→ Problem statement: From the entries that follow, reproduce exactly and only the lines from the line with "14: (666, 85, 26.62)" to the line with "37: (754, 33, 25.18)", endpoints included.

Dataset entries
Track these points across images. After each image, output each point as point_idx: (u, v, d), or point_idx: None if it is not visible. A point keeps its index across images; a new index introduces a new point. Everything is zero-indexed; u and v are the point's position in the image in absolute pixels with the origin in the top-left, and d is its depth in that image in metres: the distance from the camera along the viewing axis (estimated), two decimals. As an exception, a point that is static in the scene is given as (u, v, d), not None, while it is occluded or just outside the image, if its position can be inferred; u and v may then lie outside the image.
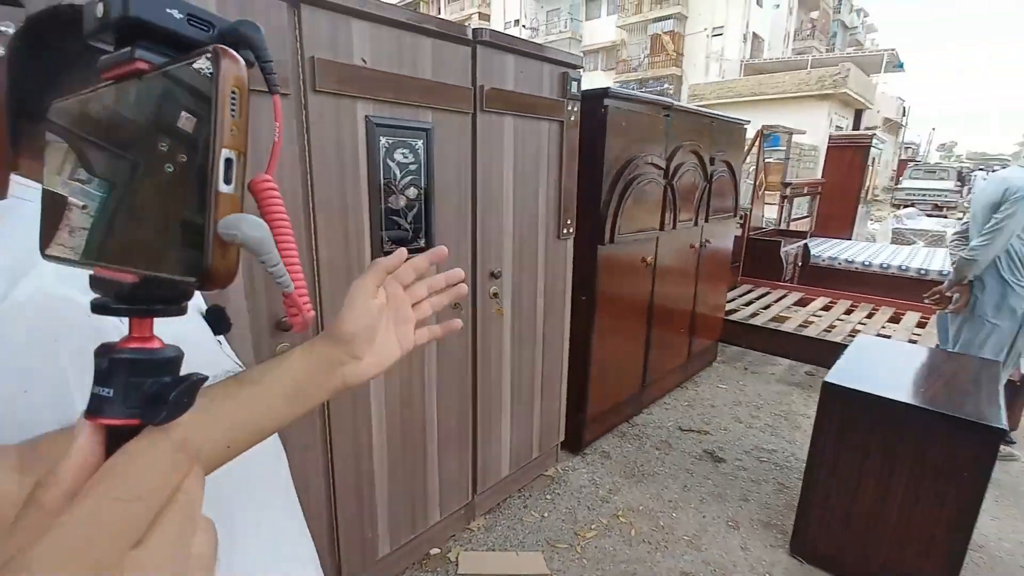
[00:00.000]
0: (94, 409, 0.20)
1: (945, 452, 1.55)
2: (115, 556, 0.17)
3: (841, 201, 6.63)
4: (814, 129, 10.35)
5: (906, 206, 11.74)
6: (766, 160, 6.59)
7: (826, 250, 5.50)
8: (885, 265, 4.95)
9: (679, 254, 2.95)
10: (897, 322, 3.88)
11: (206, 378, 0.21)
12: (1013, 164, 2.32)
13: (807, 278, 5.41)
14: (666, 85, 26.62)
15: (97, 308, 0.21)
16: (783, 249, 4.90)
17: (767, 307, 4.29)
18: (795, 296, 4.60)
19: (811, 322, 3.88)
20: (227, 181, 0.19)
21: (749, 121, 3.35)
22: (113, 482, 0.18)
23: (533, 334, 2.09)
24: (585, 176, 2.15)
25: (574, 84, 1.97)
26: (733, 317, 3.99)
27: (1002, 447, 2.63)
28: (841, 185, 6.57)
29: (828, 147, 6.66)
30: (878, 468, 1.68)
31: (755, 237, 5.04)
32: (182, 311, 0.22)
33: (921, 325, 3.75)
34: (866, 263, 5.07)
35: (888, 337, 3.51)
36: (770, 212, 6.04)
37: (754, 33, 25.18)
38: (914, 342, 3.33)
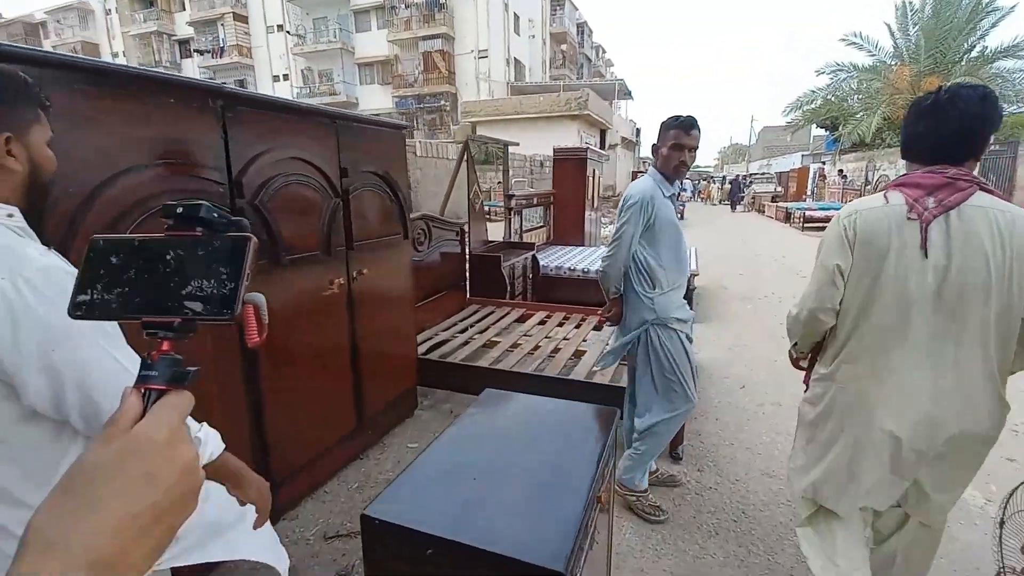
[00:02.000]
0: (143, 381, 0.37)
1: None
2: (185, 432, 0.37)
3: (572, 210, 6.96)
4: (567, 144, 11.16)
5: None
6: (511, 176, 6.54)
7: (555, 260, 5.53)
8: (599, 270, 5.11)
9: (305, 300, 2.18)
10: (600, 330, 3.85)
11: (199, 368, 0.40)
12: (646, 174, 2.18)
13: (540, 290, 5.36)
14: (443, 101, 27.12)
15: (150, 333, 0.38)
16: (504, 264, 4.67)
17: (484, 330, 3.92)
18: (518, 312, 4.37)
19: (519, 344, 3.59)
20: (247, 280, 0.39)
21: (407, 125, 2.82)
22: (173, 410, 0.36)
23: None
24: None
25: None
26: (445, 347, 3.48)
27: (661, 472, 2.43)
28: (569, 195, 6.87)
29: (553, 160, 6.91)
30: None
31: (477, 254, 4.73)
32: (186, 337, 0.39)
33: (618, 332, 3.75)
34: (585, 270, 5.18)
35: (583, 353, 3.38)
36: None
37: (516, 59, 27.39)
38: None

→ Problem solution:
14: (666, 85, 26.62)
15: (97, 308, 0.21)
16: (783, 249, 4.90)
17: (767, 307, 4.29)
18: (795, 296, 4.60)
19: (811, 322, 3.88)
20: (227, 181, 0.19)
21: (749, 121, 3.35)
22: (113, 482, 0.18)
23: (533, 334, 2.09)
24: (585, 176, 2.15)
25: (574, 84, 1.97)
26: (733, 317, 3.99)
27: (1002, 447, 2.63)
28: (841, 185, 6.57)
29: (828, 147, 6.66)
30: (878, 468, 1.68)
31: (755, 237, 5.04)
32: (182, 311, 0.22)
33: (921, 325, 3.75)
34: (866, 263, 5.07)
35: (888, 337, 3.51)
36: (770, 212, 6.04)
37: (754, 33, 25.18)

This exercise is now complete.